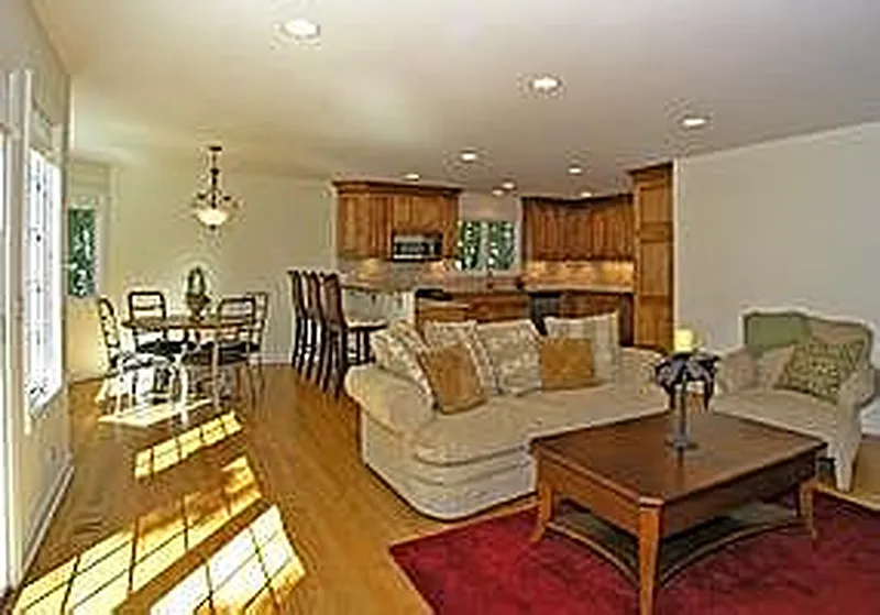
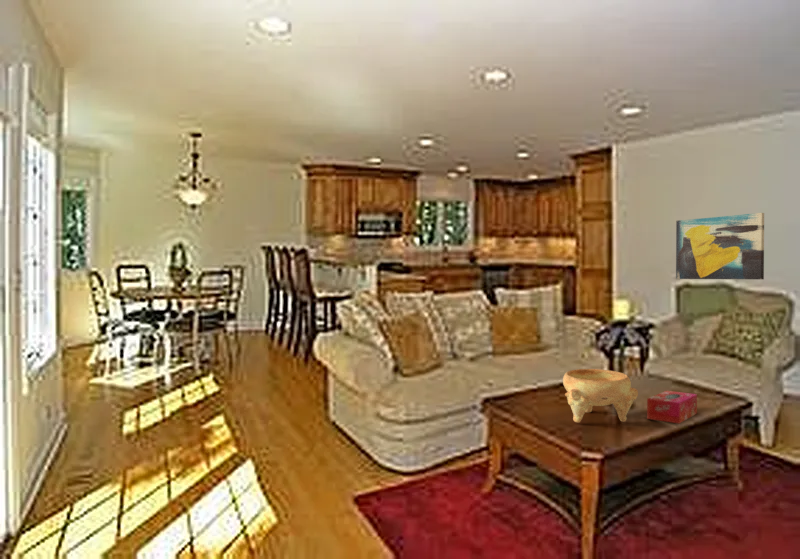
+ tissue box [646,390,698,424]
+ decorative bowl [562,368,639,424]
+ wall art [675,212,765,280]
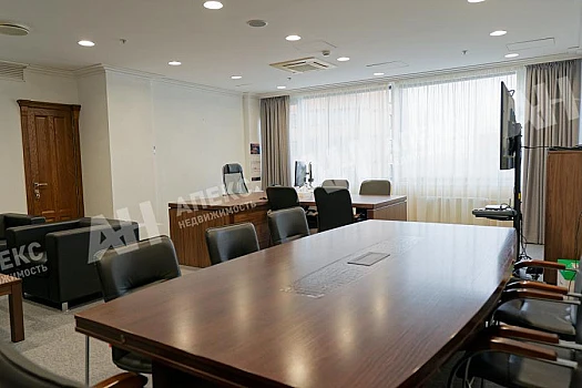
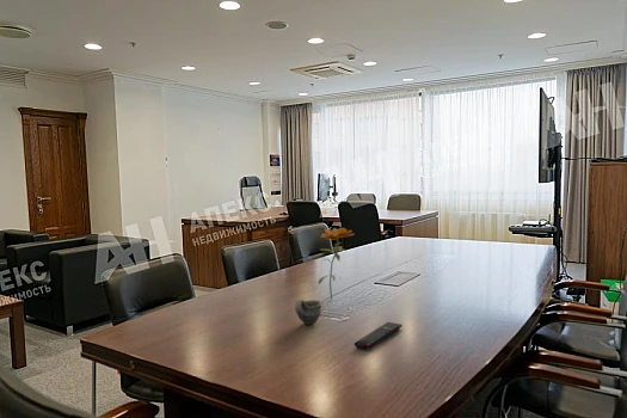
+ remote control [354,321,404,351]
+ flower [318,227,355,301]
+ cup [294,299,322,326]
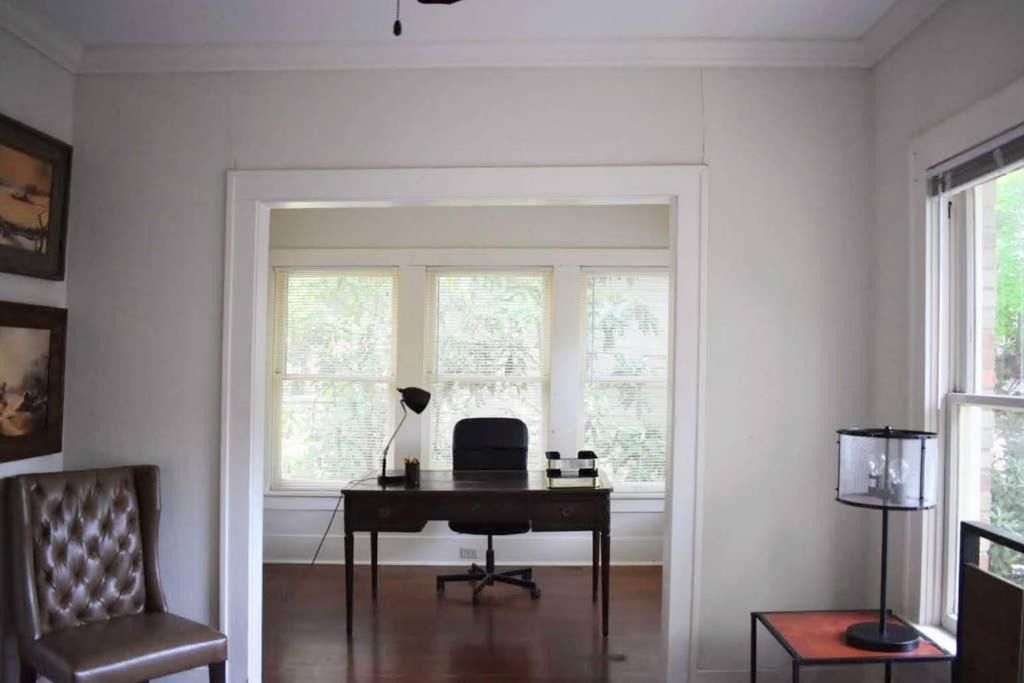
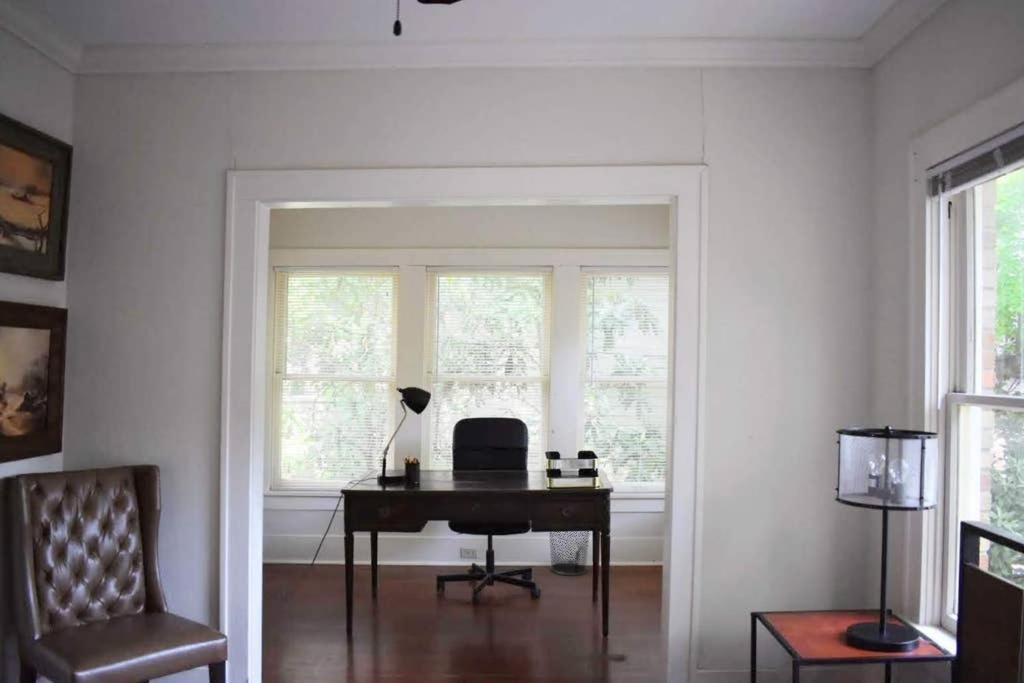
+ waste bin [548,531,591,576]
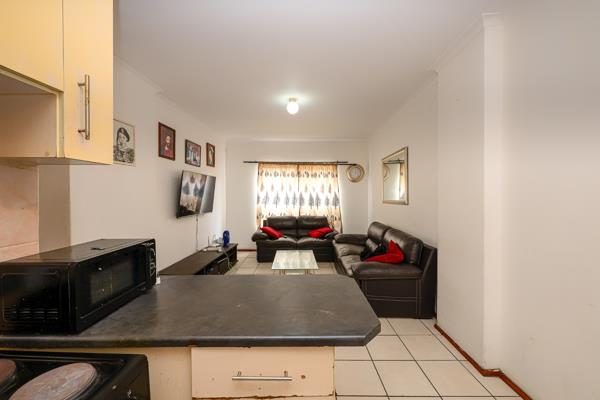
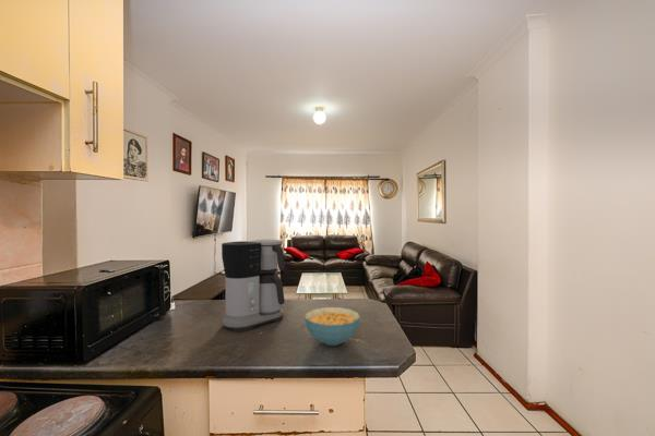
+ coffee maker [221,238,286,332]
+ cereal bowl [303,306,361,347]
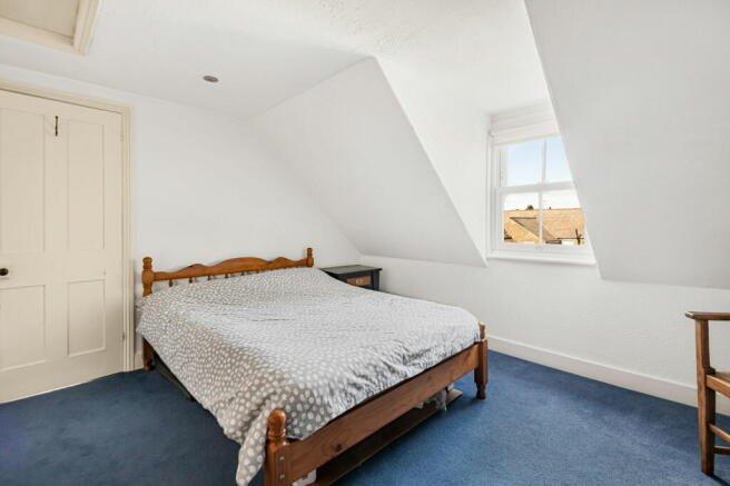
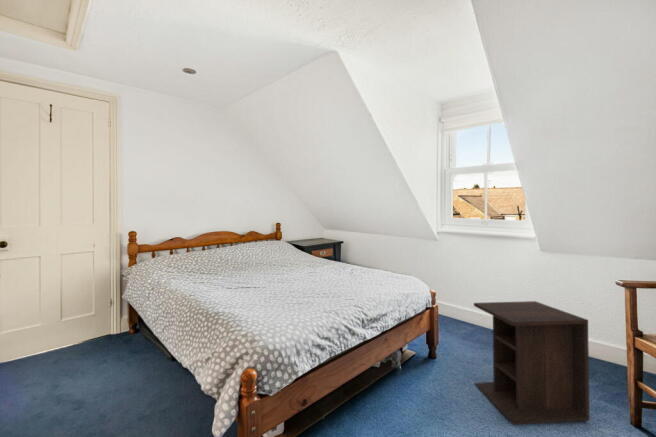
+ nightstand [473,300,590,426]
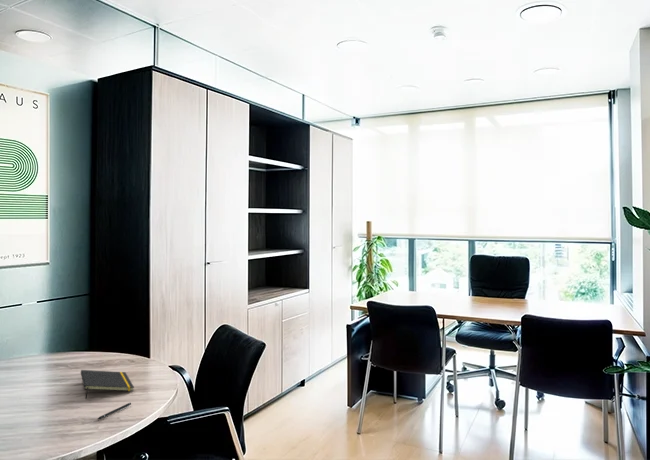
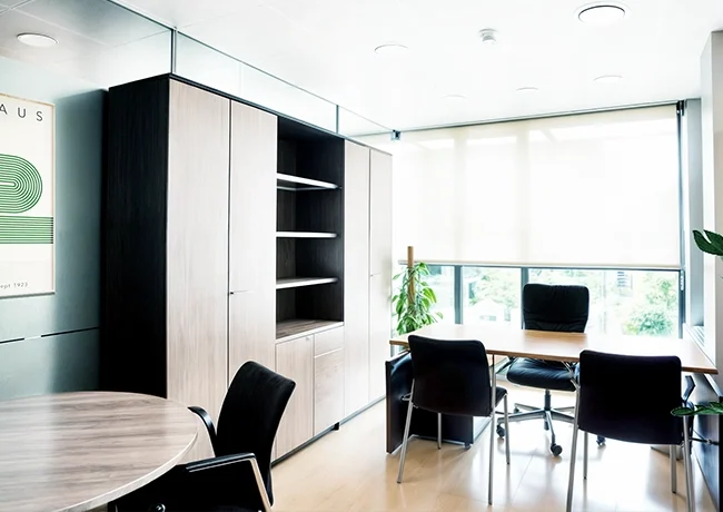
- notepad [80,369,135,400]
- pen [97,402,132,420]
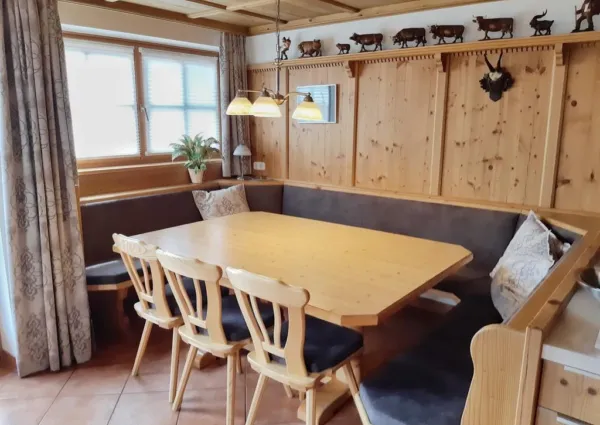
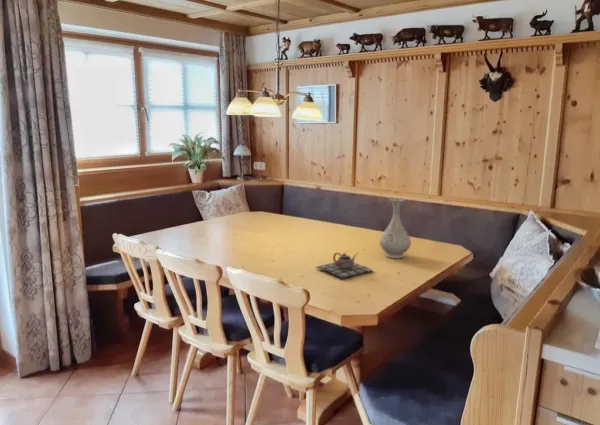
+ vase [379,198,412,259]
+ teapot [314,252,375,280]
--------
#### Task
Omit the pictures. Transcribe word for word the lines from the one containing "coffee maker [221,238,286,332]" through the end of the listing, inclusive.

#### Output for this exercise
+ coffee maker [221,238,286,332]
+ cereal bowl [303,306,361,347]
+ nightstand [473,300,590,426]
- notepad [80,369,135,400]
- pen [97,402,132,420]
+ vase [379,198,412,259]
+ teapot [314,252,375,280]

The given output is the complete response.